======== Input for this task ========

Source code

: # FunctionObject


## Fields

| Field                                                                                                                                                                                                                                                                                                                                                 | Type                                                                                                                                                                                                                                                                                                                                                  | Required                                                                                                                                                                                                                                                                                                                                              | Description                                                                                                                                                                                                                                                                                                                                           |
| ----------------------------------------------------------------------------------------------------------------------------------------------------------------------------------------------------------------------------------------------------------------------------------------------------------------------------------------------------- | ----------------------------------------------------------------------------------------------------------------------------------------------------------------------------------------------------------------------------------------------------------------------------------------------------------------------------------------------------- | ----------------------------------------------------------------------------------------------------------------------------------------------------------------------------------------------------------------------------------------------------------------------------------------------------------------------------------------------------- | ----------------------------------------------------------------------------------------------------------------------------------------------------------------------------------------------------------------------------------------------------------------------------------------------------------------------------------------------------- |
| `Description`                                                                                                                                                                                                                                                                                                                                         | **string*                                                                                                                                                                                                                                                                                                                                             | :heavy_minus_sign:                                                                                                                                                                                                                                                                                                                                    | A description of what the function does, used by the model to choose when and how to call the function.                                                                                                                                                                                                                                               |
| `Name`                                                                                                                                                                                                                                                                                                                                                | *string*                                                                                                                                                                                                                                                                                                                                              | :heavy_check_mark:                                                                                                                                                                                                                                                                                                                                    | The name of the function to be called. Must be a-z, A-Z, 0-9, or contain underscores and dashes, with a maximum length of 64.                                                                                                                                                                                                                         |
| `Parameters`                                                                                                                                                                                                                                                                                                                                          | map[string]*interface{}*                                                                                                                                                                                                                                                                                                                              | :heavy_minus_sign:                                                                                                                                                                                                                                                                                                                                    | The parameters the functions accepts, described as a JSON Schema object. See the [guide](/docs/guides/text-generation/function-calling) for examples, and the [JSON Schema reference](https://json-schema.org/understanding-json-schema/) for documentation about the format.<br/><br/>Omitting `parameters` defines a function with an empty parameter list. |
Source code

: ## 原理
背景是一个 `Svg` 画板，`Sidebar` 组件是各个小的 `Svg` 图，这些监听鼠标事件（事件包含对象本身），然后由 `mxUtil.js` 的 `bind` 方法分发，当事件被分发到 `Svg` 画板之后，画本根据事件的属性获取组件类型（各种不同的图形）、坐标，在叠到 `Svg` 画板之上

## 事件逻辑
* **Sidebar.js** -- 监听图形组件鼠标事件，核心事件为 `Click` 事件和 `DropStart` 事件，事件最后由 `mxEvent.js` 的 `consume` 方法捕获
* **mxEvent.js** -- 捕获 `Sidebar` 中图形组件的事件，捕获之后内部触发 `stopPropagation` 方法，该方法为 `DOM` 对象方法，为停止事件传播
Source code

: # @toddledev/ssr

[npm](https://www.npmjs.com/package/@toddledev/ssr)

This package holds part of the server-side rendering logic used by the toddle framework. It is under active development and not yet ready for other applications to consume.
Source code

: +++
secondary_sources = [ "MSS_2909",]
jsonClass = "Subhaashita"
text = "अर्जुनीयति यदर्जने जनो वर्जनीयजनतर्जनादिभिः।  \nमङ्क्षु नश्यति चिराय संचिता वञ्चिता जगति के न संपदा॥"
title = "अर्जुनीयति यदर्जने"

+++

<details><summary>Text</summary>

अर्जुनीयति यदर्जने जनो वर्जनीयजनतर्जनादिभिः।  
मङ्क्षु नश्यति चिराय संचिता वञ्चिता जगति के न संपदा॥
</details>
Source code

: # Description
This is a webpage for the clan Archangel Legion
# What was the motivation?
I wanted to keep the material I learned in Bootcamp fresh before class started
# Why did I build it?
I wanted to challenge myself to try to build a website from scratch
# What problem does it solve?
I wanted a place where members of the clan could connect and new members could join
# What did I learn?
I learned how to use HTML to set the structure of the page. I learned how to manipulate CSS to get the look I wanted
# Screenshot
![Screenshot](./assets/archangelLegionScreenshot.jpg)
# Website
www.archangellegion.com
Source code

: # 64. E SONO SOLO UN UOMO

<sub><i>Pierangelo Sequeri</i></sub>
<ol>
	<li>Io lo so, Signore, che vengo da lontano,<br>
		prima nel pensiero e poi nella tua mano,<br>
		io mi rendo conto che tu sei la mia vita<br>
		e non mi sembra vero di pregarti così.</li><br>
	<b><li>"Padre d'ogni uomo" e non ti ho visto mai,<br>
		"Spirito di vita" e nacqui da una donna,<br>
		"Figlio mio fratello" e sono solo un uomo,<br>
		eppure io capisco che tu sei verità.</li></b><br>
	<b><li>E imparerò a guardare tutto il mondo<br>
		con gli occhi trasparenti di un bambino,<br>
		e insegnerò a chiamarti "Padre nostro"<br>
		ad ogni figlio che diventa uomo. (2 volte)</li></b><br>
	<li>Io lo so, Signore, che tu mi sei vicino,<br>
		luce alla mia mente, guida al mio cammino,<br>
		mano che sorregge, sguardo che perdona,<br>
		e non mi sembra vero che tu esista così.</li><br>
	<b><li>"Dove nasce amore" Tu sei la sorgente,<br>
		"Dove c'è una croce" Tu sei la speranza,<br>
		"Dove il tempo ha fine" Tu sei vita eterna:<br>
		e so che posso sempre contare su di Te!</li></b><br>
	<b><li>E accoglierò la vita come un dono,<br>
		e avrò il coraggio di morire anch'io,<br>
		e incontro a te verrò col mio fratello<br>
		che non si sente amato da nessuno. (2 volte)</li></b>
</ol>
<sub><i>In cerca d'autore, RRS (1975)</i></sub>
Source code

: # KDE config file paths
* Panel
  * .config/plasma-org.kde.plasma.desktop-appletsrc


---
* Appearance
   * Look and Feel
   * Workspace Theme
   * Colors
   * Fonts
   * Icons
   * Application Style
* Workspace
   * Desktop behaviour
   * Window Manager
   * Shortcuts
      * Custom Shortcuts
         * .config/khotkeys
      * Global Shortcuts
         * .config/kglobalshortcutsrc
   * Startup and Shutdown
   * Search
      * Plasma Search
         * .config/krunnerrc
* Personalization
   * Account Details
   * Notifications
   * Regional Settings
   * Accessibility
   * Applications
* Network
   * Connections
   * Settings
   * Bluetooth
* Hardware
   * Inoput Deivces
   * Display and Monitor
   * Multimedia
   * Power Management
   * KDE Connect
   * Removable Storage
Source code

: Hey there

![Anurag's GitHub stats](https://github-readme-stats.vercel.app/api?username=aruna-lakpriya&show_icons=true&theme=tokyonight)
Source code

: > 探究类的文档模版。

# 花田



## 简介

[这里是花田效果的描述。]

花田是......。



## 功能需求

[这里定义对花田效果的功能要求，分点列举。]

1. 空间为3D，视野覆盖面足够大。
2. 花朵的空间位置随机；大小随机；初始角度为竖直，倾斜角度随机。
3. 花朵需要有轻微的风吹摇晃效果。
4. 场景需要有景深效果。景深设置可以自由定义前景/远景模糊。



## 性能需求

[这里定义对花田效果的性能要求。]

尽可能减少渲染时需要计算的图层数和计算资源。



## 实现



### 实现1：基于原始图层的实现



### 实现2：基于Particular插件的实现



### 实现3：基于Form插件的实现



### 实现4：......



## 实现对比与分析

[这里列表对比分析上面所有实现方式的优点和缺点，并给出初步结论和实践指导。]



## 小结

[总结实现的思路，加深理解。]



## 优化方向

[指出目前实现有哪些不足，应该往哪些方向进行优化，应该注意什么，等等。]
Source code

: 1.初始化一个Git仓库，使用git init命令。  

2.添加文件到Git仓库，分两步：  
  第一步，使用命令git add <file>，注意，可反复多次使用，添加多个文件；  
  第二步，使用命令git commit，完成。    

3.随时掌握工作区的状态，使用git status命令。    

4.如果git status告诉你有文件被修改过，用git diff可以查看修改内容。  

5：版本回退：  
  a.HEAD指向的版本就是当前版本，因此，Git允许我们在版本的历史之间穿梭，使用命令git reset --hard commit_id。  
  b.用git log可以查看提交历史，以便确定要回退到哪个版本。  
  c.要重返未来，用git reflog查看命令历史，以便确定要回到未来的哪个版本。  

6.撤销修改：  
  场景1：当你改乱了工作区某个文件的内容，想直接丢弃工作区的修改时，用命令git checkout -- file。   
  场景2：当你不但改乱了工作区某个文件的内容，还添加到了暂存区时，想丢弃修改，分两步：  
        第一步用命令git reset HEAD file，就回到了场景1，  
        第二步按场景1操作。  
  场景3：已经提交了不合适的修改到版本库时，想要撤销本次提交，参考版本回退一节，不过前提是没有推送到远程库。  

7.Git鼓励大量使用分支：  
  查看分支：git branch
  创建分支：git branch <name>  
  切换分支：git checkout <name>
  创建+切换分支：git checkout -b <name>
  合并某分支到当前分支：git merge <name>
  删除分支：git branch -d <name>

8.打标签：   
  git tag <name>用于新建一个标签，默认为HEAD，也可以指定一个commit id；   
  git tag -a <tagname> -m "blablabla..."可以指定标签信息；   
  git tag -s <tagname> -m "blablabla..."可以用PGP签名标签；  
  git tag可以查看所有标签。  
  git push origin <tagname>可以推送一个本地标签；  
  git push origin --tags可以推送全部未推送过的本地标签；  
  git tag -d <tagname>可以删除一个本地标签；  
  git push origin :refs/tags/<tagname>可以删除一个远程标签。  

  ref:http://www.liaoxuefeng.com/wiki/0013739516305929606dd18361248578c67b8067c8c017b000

========

Your goal
From the data above, extract every line containing the string "切换分支", matching case exactly.

Reply
  切换分支：git checkout <name>
  创建+切换分支：git checkout -b <name>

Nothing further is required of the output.